My daughter stopped practicing her violin. She now stood less than a foot away from me, having abandoned every other open expanse in the house. She stared, violin still perched on her shoulder, bow dropped silently at her side.

she: Could you please stop doing that? It's bothering me.

me: - - - -

We are living on top of each other. These kiddos are living through a crisis the likes of which their parents and grandparents have never seen. It makes sense that they need extra hugs, more patience, and the reassurance that closeness brings. I value the moments when we can speak honestly about what makes this time difficult, annoying and frustrating for them. They've watched me cry more than once over the past month: worries about my Dad's health, concerns for my sister, and the upheaval of the unknown.

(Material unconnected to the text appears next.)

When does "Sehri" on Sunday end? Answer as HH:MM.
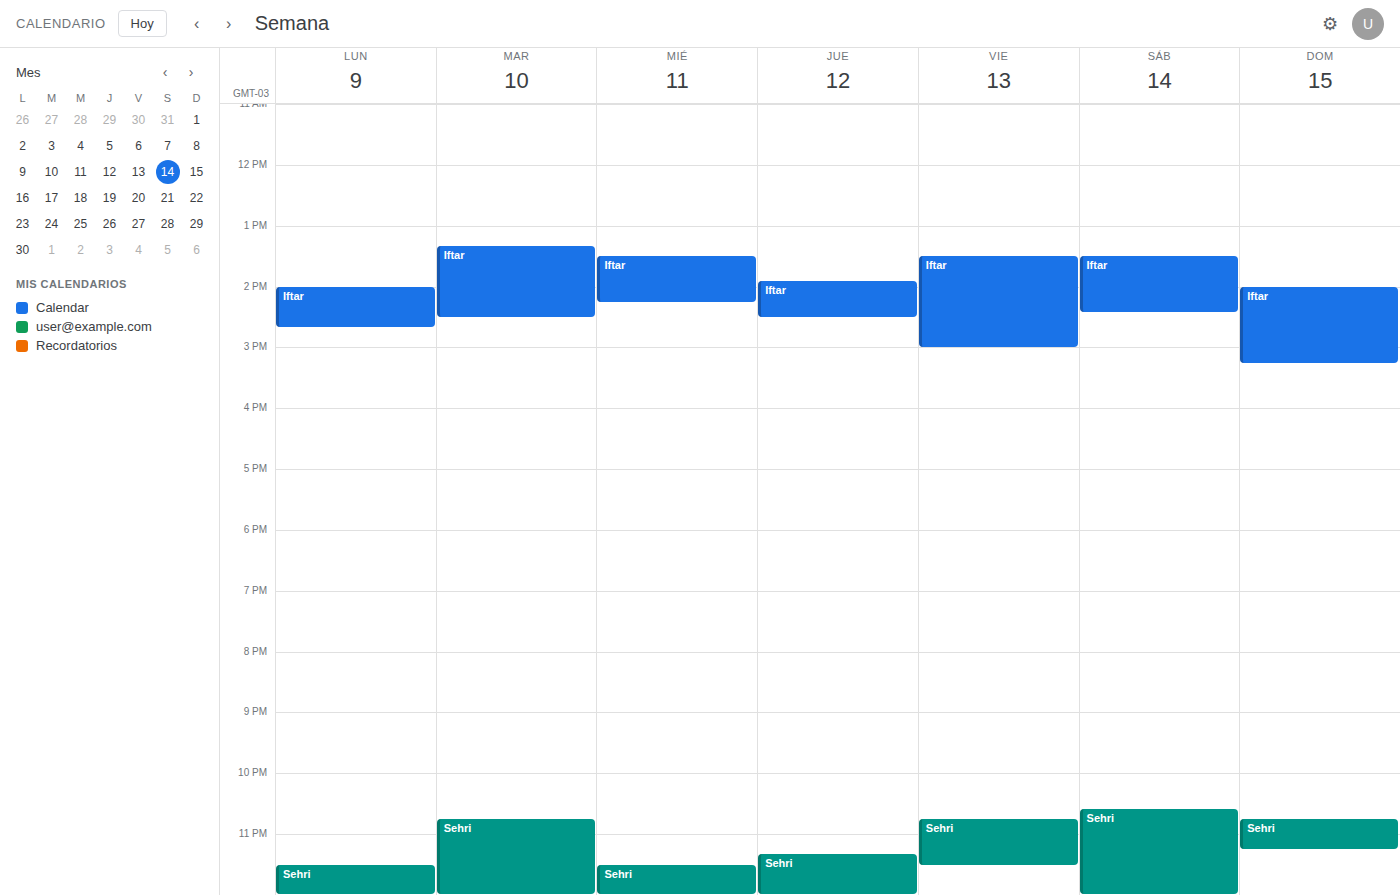
23:15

The fact that we're all together all the time begins to numb the brain from realizing we have other places to go and other things to do. Every time I list off different activities or another place in the house to explore, they refuse, mumble something about how their siblings won't play with them, how's there's nothing to do.

But me? Bothering her? While I'm baking a cake for her to eat?!?!

I loudly tapped the cake pan once more on the counter. The heat from the oven roiling around the two of us, staring at each other in disbelief.

me: You could practice in any other room. You don't have to stand here. I'm baking a cake!

Emotionally honest, physically close: please God, help us with patience.